The study retrospectively included 74 patients. HPV typing was performed by real-time PCR, expression of p16 and p53 was determined by immunohistochemical method. The total area of tumor cells, the area of the cytoplasm and the nucleus were measured, and the nuclear-cytoplasmic ratio was calculated.
HPV-independent carcinomas are predominantly keratinizing (94.3%). HPV-associated carcinomas are of basaloid histotype in 57.1% of cases and keratinizing in 42.9%. (42.9%). HPV-associated tumor cells are smaller (Me 223.89) compared to HPV-independent carcinoma cells (Me 525.95). The nuclear-cytoplasmic ratio was higher in HPV-associated carcinomas (Me 0.46 vs 0.18). The specificity of determining HPV status using histological characteristics of the tumor was 80.65%, immunohistochemical method - 96.36%, detection of viral DNA in the tumor - 75.47%.
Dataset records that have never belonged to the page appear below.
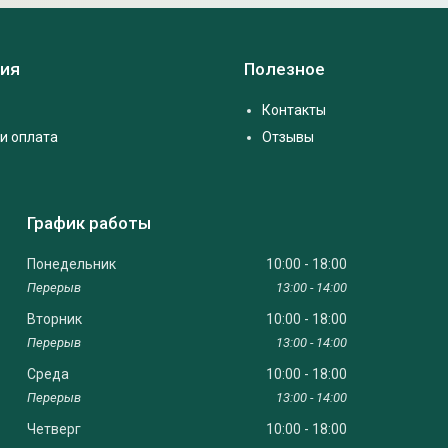
ия
Полезное
Контакты
и оплата
Отзывы
График работы
Понедельник
10:00
18:00
13:00
14:00
Вторник
10:00
18:00
13:00
14:00
Среда
10:00
18:00
13:00
14:00
Четверг
10:00
18:00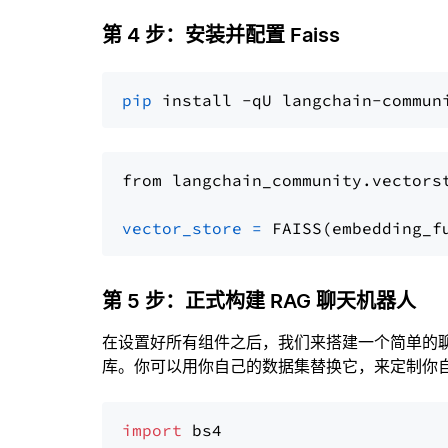
第 4 步：安装并配置 Faiss
pip
from langchain_community.vectors
vector_store
=
第 5 步：正式构建 RAG 聊天机器人
在设置好所有组件之后，我们来搭建一个简单的
库。你可以用你自己的数据集替换它，来定制你自己
import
A smaller cell area and a nuclear-cytoplasmic ratio shift toward the nucleus characterize HPV-associated carcinomas. With HPV-independent carcinogenesis, tumor cells more often retain the ability to differentiate and mature the epithelium. Immunohistochemical determination of p16 and p53 expression is a more accurate method for determining the HPV status of vulvar carcinoma.
外阴鳞状细胞癌分为人乳头瘤病毒(HPV)相关型和HPV非相关型。需要确定检测肿瘤HPV状态的最有效方法。已显示出癌的形态结构存在差异,但肿瘤的组织学类型并不能完全反映细胞大小差异,以了解致癌机制。
比较HPV相关型和HPV非相关型外阴癌的形态计量学和组织学特征,并计算在确定肿瘤HPV状态时组织学、免疫组化方法及病毒DNA检测的特异性。
本研究回顾性纳入74例患者。通过实时PCR进行HPV分型,采用免疫组化方法测定p16和p53的表达。测量肿瘤细胞的总面积、细胞质面积和细胞核面积,并计算核质比。
HPV非相关型癌主要为角化型(94.3%)。HPV相关型癌57.1%为基底样组织学类型,42.9%为角化型。与HPV非相关型癌细胞(中位数525.95)相比,HPV相关型肿瘤细胞较小(中位数223.89)。HPV相关型癌的核质比更高(中位数0.46对0.18)。利用肿瘤组织学特征确定HPV状态的特异性为80.65%,免疫组化方法为96.36%,肿瘤中病毒DNA检测为75.47%。
细胞面积较小和核质比向细胞核偏移是HPV相关型癌的特征。在HPV非相关致癌过程中,肿瘤细胞更常保留上皮分化和成熟的能力。免疫组化测定p16和p53表达是确定外阴癌HPV状态的更准确方法。